In every line of the records, look for "Courtyard", then report how many lines have it and nothing else.

[MATERIAL TO PROCESS — start]

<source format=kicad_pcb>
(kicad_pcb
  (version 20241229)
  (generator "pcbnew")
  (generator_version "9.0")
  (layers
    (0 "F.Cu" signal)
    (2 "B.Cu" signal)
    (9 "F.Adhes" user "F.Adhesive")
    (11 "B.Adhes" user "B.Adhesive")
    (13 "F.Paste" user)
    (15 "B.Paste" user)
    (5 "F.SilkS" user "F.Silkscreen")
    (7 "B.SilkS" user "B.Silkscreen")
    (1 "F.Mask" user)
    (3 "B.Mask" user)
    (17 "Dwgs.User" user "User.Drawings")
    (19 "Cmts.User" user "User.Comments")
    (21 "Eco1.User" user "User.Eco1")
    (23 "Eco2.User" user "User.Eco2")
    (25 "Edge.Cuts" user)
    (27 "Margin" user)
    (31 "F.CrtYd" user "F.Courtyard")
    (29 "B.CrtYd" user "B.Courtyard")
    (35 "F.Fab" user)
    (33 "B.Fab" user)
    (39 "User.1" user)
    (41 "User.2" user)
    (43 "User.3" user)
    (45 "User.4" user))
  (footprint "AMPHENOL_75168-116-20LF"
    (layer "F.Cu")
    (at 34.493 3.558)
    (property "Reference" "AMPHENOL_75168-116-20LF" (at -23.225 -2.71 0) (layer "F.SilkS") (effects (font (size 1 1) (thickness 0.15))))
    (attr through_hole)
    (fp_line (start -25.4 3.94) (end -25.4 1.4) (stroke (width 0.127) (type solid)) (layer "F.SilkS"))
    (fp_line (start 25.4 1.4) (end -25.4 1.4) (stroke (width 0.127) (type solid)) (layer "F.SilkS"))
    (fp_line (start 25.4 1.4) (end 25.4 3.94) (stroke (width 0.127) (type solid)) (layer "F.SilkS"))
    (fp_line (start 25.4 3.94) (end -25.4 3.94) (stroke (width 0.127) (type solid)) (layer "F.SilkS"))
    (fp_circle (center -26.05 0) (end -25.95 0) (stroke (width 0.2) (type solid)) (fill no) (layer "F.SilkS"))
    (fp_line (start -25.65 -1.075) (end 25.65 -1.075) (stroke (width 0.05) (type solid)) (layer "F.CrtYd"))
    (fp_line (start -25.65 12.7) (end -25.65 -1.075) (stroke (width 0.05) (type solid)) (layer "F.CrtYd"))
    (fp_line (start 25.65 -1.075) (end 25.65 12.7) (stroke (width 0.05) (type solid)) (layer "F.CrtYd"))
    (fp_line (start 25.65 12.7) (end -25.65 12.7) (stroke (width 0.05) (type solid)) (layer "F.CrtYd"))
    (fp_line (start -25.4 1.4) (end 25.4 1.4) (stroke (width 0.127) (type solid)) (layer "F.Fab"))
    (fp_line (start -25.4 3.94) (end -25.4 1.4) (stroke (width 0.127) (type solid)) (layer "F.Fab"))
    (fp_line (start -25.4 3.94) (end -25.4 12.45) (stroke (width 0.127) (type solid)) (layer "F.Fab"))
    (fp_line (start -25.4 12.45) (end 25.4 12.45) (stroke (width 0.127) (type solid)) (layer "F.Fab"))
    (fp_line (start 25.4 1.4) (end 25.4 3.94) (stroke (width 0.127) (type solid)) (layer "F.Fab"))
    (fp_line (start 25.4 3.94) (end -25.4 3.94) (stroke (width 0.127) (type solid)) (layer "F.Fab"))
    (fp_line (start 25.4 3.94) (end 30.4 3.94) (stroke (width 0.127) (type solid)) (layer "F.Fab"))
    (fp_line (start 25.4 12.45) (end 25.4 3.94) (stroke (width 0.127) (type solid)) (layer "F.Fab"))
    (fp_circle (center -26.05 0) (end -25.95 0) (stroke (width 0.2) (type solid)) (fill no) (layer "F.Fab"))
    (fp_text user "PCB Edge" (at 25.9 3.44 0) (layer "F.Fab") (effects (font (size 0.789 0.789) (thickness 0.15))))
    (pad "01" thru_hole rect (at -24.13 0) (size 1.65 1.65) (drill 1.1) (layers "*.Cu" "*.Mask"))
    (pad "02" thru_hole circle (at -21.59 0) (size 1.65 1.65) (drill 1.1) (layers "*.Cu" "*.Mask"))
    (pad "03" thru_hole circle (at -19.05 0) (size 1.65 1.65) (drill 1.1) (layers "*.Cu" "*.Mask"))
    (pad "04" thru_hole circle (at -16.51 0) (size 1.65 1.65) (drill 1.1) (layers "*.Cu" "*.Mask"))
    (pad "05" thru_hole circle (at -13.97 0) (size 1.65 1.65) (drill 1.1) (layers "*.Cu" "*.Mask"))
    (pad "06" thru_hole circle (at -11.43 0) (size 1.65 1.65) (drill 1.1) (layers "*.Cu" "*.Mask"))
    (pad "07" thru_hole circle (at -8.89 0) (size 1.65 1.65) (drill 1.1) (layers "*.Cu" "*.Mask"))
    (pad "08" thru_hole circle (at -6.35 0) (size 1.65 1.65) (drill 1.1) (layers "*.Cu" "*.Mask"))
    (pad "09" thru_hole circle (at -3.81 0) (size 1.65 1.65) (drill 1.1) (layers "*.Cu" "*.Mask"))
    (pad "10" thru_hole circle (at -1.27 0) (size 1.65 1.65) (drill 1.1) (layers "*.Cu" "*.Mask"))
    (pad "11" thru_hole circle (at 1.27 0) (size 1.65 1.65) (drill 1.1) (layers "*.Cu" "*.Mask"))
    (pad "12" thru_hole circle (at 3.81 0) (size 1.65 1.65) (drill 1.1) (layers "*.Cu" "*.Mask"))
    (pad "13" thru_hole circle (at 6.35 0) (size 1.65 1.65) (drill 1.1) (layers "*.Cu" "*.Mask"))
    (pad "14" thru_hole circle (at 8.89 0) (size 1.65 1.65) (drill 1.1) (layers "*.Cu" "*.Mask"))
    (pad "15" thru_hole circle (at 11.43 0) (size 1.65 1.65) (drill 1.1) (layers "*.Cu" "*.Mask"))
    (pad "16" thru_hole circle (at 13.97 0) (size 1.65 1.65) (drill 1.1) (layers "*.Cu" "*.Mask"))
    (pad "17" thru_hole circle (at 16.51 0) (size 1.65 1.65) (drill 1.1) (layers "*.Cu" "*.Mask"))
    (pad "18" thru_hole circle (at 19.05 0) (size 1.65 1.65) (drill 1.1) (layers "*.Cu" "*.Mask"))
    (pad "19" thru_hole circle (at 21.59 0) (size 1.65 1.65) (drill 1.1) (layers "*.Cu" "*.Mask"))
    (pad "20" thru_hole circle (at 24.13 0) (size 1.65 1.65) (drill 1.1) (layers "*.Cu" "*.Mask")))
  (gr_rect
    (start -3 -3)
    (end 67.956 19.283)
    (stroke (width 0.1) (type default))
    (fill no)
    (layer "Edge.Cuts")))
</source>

[MATERIAL TO PROCESS — finish]

WRITTEN ANSWER - 2